NOMINATE trial is a prospective, multicentre, randomised phase II selection design study. Patients must have clinical stage II or III (T3-T4Nany) LARC with distal location (≤5 cm from the anal verge or for those who are candidates for abdominoperineal resection or intersphincteric resection). Patients will be randomised to either arm A consisting of CRT (50.4 Gy with capecitabine) followed by consolidation chemotherapy (six cycles of CapeOx), or arm B consisting of induction chemotherapy (three cycles of CapeOx plus bevacizumab) followed by CRT and consolidation chemotherapy (three cycles of CapeOx). In the case of clinical complete response (cCR) or near cCR, patients will progress to NOM. Response assessment involves a combination of digital rectal examination, endoscopy and MRI. The primary endpoint is the proportion of patients achieving pathological CR or cCR≥2 years, defined as the absence of local regrowth within 2 years after the start of NOM among eligible patients. Secondary endpoints include the cCR rate, near cCR rate, rate of NOM, overall survival, distant metastasis-free survival, locoregional failure-free survival, time to disease-related treatment failure, TME-free survival, permanent stoma-free survival, safety of the treatment, completion rate of the treatment and QOL. Allowing for a drop-out rate of 10%, 66 patients (33 per arm) from five institutions will be accrued.
The study protocol was approved by Wakayama Medical University Certified Review Board in December 2020. Trial results will be published in peer-reviewed international journals and on the jRCT website.
jRCTs051200121.
新辅助放化疗(CRT)后全直肠系膜切除术(TME)和术后辅助化疗是局部进展期直肠癌(LARC)的标准治疗方法。然而,新辅助 CRT 对降低远处复发没有公认的影响,而且 TME 导致患者的生活质量(QOL)长期受损。全新辅助治疗(TNT)是一种替代方法,可以减少远处转移,并增加可以安全接受非手术治疗(NOM)的患者比例。本研究旨在比较两种 TNT 方案在 NOM 背景下选择更优的 LARC 患者治疗方案。

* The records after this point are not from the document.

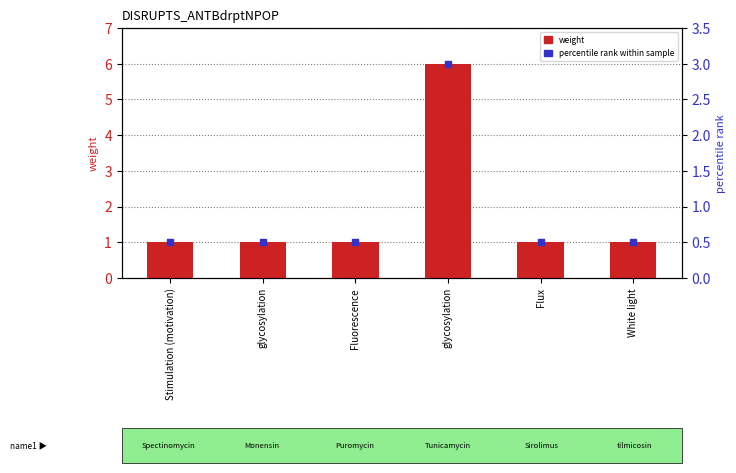

Is the value of weight at Stimulation (motivation) greater than the value of percentile rank within sample at glycosylation?

Yes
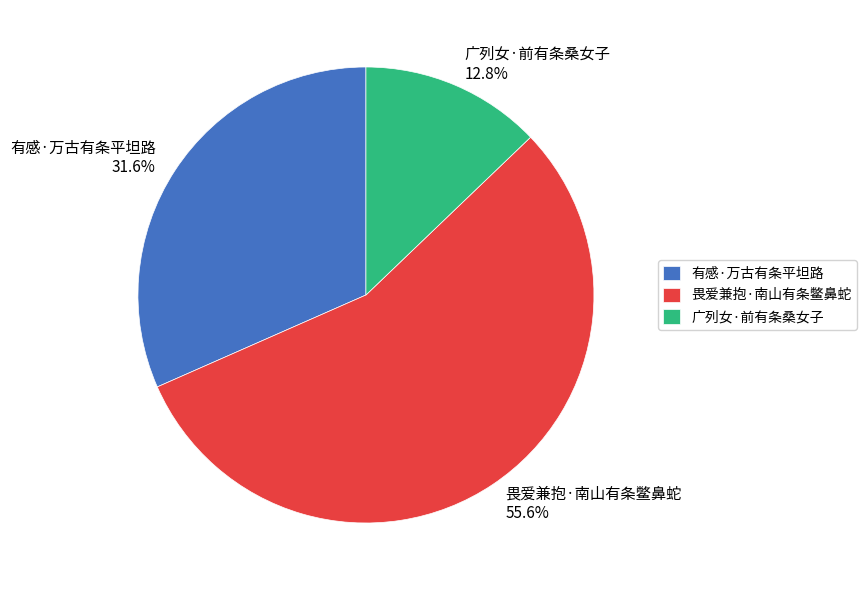

To the nearest percent, what percentage of the pie is 畏爱兼抱·南山有条鳖鼻蛇?

56%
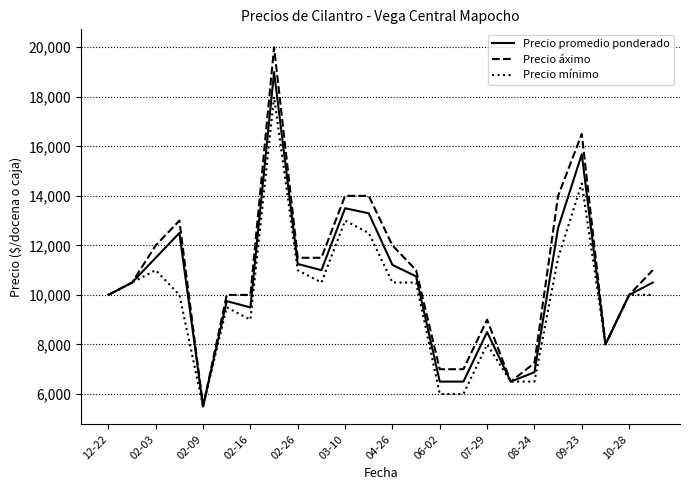

Which series has the largest range (max minus min)?

Precio áximo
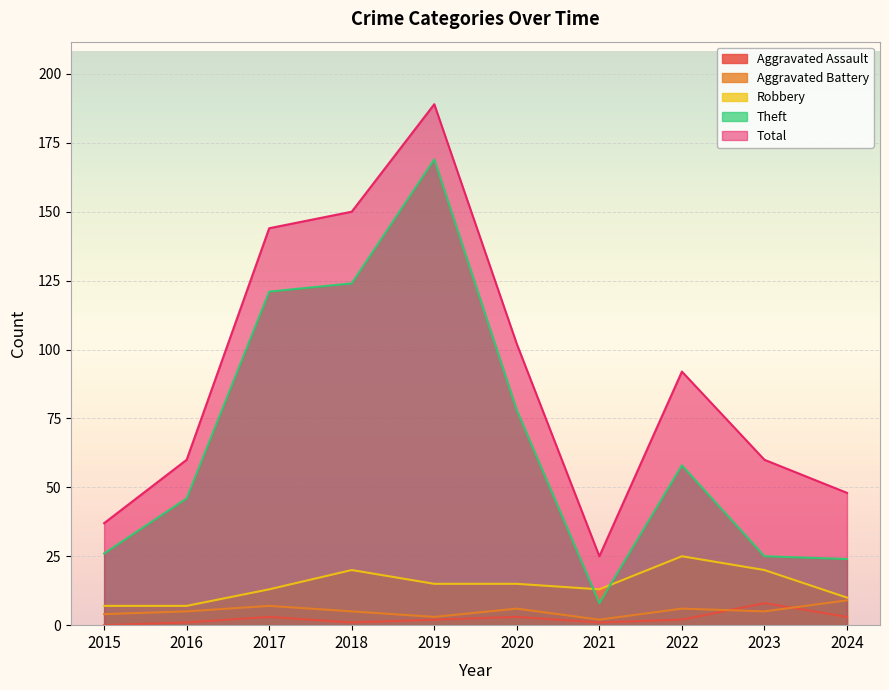

How many lines are shown in the chart?

5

NOMINATE 试验是一项前瞻性、多中心、随机二期选择设计研究。患者必须具有临床 II 期或 III 期(T3-T4Nany)低位 LARC(距肛缘≤5cm 或适合腹会阴切除术或间肛切除术的患者)。患者将被随机分配到 A 组,包括 CRT(50.4Gy 卡培他滨)后巩固化疗(6 个周期 CapeOx),或 B 组,包括诱导化疗(3 个周期 CapeOx 加贝伐珠单抗)后 CRT 和巩固化疗(3 个周期 CapeOx)。在临床完全缓解(cCR)或接近 cCR 的情况下,患者将进行 NOM。反应评估包括直肠指检、内窥镜和 MRI 的组合。主要终点是达到病理完全缓解或 cCR≥2 年的患者比例,定义为在 NOM 开始后 2 年内无局部复发的合格患者比例。次要终点包括 cCR 率、接近 cCR 率、NOM 率、总生存率、无远处转移生存率、无局部区域失败生存率、疾病相关治疗失败时间、TME 无复发生存率、永久性造口无生存、治疗安全性、治疗完成率和 QOL。考虑到 10%的脱落率,从五家机构招募 66 名患者(每组 33 名)。
研究方案于 2020 年 12 月获得和歌山医科大学认证审查委员会的批准。试验结果将发表在同行评议的国际期刊和 jRCT 网站上。
jRCTs051200121。